Warehouses. Flight. Delivery. Combined, these three things are leading the commercial giant, Amazon, to consider developing flying warehouses called “airborne fulfillment centres (AFC)”, to deliver products utilizing their latest technologies such as laser powered drones, The Guardian mentioned earlier this week. The US Patent and Trademark Office has released reports on a patent with information of a shuttle that might be used to replenish the AFC with supplies, UAV, fuel, and other forms of inventory. Many experts also predict that this facility could be used to transport humans/labour from one place to another. The patent tells of an airship flying approximately 45000 miles above sea level.
Amazon is stringent about informing the world on how this may not be a challenge for them since it will not require a lot of power. The airship will be airborne at all times, since it will only glide to higher and lower altitudes in the air and will deliver products unmanned. Amazon claims that such technology will have limitless uses as it could deliver products in minutes anywhere around the US; at music functions, football stadiums, and even home parties. For any threats linked to the weather or airborne accidents, professionals have developed a method titled a mesh network via which the aerial vehicles can communicate regarding matters of weather and routes. This technology would also provide Amazon with greater flexibility to manage supplies when there are shifts in demand or supply.

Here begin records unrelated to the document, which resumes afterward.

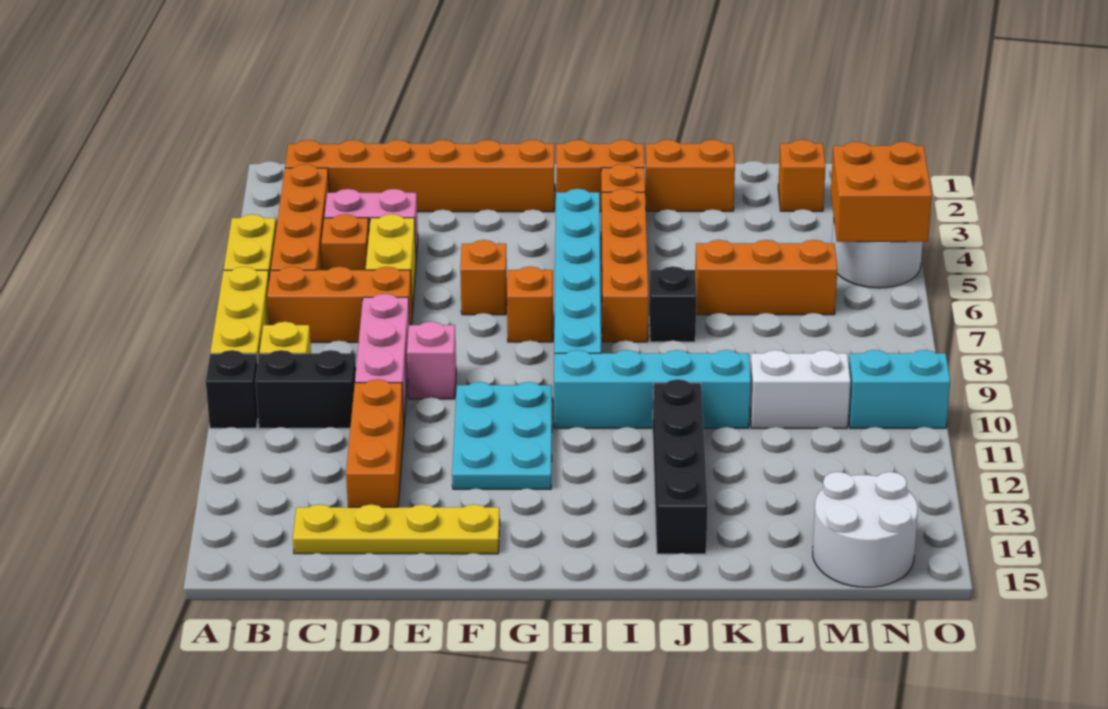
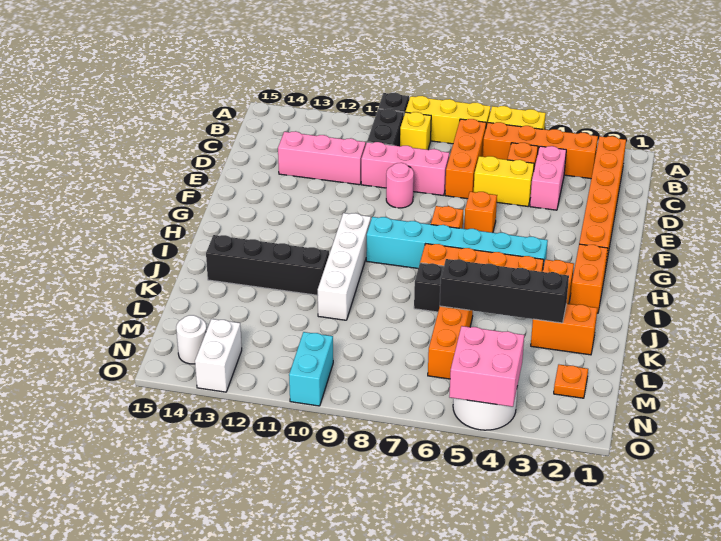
yellow plate C14:F14 level 1 -> none
orange brick D11:D13 level 1 -> pink brick D11:D13 level 1
pink brick E9 level 1 -> pink round brick E9 level 1
cyan plate F10:G12 level 1 -> none
cyan brick H10:K10 level 1 -> white brick H10:K10 level 1
orange brick J2:K2 level 1 -> orange brick K2:K3 level 1
none -> black brick K3:K6 level 2
white brick L10:M10 level 1 -> white brick N13:O13 level 1
orange brick M2 level 1 -> orange plate M2 level 1
white round brick M14:N15 level 1 -> white round brick N14 level 1
orange brick N4:O5 level 2 -> pink brick N4:O5 level 2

Amazon is still pushing forward in winning more patents. In July of 2016, they gained patents to use tall buildings at domes of churches as recharging stations for the drones. Amazon has recently deployed its first and only aerial vehicle earlier this month in UK and is insisting on making this technology widely available in the US and Middle East. It plans on buying shares in middle eastern e-commerce giant Souq.com. However, the customers will not get to utilize such technology anytime soon since Amazon will still have to get approval from aerial authorities which might take some time. The world eagerly awaits the availability of such technology. Sophomore Arjun Sharma said, “Delivery in minutes… I want that technology right away!”.